A farne pesantemente le spese, anche il Just Transition Fund e il Fondo agricolo per lo sviluppo rurale. Il bilancio europeo 2021-2027 è rimasto a 1.074 miliardi di impegni. Ma sono stati accontentati i cosiddetti Paesi Frugali – capeggiati nella trattativa dal premier olandese Mark Rutte – con succulenti rebate, i rimborsi introdotti per la prima volta su richiesta del Regno Unito ai tempi di Margaret Thatcher, che con la Brexit molti leader Ue avrebbero voluto cancellare. In alcuni casi sono stati raddoppiati. Alla Danimarca sono andati 322 milioni annui di rimborsi (rispetto ai 222 milioni della proposta di sabato); all’Olanda 1,921 miliardi (da 1,576 miliardi); all’Austria 565 milioni (da 287), e alla Svezia 1,069 miliardi (da 823 milioni).

Risolta anche la spinosa questione della governance sull’attuazione delle riforme dei piani nazionali che dovranno essere presentati dai Paesi per avvalersi delle risorse. La chiave di volta è stato un super-freno di emergenza emendato, oggetto di un negoziato durissimo tra Conte e Rutte durato fino all’ultimo minuto, del quale il coriaceo olandese alla fine si dice soddisfatto.
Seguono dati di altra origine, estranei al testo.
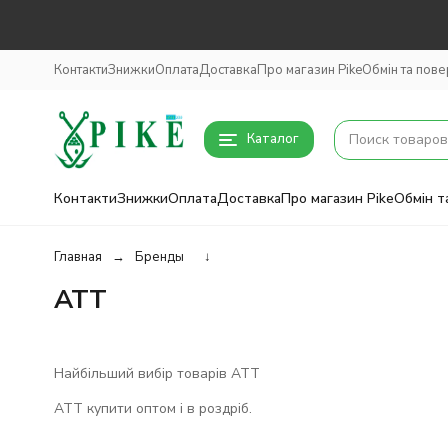
Контакти
Знижки
Оплата
Доставка
Про магазин Pike
Обмін та пов
Каталог
Контакти
Знижки
Оплата
Доставка
Про магазин Pike
Обмін т
Главная
Бренды
↓
ATT
Найбільший вибір товарів ATT
ATT купити оптом і в роздріб.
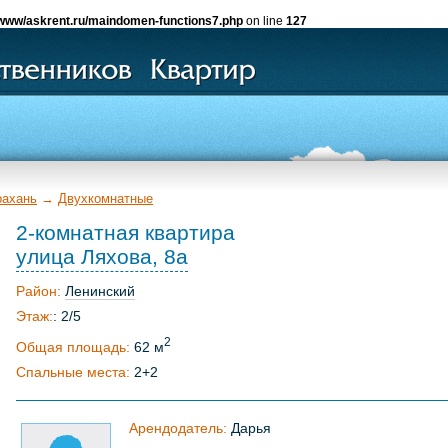
www/askrent.ru/maindomen-functions7.php
on line
127
рахань
→
Двухкомнатные
2-комнатная квартира
улица Ляхова, 8а
Район:
Ленинский
Этаж:
: 2/5
2
Общая площадь:
62 м
Спальные места:
2+2
Арендодатель:
Дарья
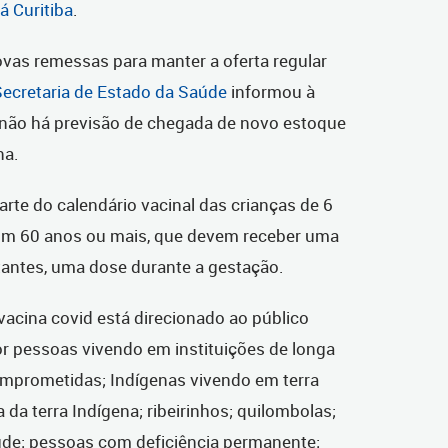
á Curitiba
.
as remessas para manter a oferta regular
Secretaria de Estado da Saúde
informou à
 não há previsão de chegada de novo estoque
na.
arte do calendário vacinal das crianças de 6
om 60 anos ou mais, que devem receber uma
tantes, uma dose durante a gestação.
vacina covid está direcionado ao público
 pessoas vivendo em instituições de longa
prometidas; Indígenas vivendo em terra
 da terra Indígena; ribeirinhos; quilombolas;
úde; pessoas com deficiência permanente;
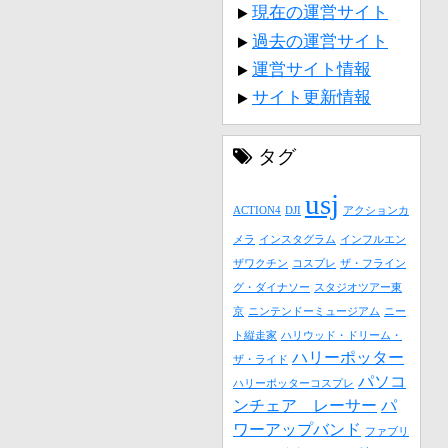
現在の運営サイト
過去の運営サイト
運営サイト情報
サイト更新情報
タグ
usj
ACTION4
DJI
アクションカ
メラ
インスタグラム
インフルエン
ザワクチン
コスプレ
ザ・フライン
グ・ダイナソー
スタジオツアー東
京
ニンテンドーミュージアム
ニー
ト縦走家
ハリウッド・ドリーム・
ハリーポッター
ザ・ライド
パソコ
ハリーポッターコスプレ
ンチェア レーサー
パ
ワーアップバンド
ファブリ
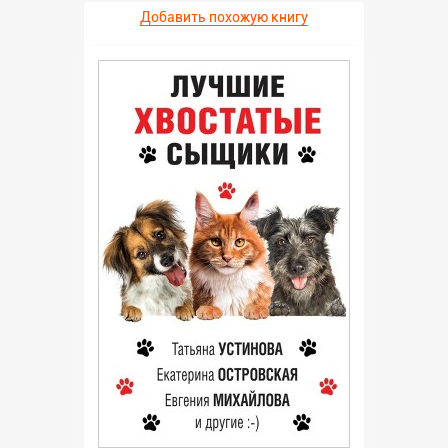
Добавить похожую книгу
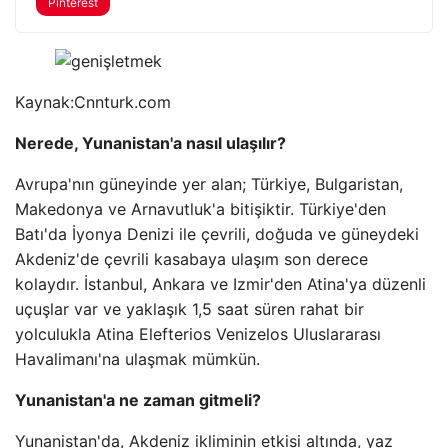
Pinterest
Kaynak:
Cnnturk.com
Nerede, Yunanistan'a nasıl ulaşılır?
Avrupa'nın güneyinde yer alan; Türkiye, Bulgaristan,
Makedonya ve Arnavutluk'a bitişiktir. Türkiye'den
Batı'da İyonya Denizi ile çevrili, doğuda ve güneydeki
Akdeniz'de çevrili kasabaya ulaşım son derece
kolaydır. İstanbul, Ankara ve Izmir'den Atina'ya düzenli
uçuşlar var ve yaklaşık 1,5 saat süren rahat bir
yolculukla Atina Elefterios Venizelos Uluslararası
Havalimanı'na ulaşmak mümkün.
Yunanistan'a ne zaman gitmeli?
Yunanistan'da, Akdeniz ikliminin etkisi altında, yaz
In sostanza, i piani presentati dagli Stati membri saranno approvati dal Consiglio a maggioranza qualificata, in base alle proposte presentate dalla Commissione. La valutazione sul rispetto delle tabelle di marcia e degli obiettivi fissati per l’attuazione dei piani nazionali sarà affidata al Comitato economico e finanziario (Cef), gli sherpa dei ministri delle Finanze.

Se in questa sede, “in via eccezionale”, qualche Paese riterrà che ci siano problemi, potrà chiedere che la questione finisca sul tavolo del Consiglio Europeo prima che venga presa qualsiasi decisione.

Molto soddisfatto per l’esito della trattativa il ministro per gli Affari Europei Enzo Amendola: “Egoismi e veti stavano mettendo a rischio il futuro dell’Europa, ma l’Italia è stata determinata. Ora tocca a noi, alla nostra capacità di impiegare queste risorse con serietà, rigore ed efficacia. Non abbiamo più scuse, non possiamo più aspettare. Riformeremo il nostro Paese e daremo una nuova speranza all’UE dopo la grave crisi di questi mesi”.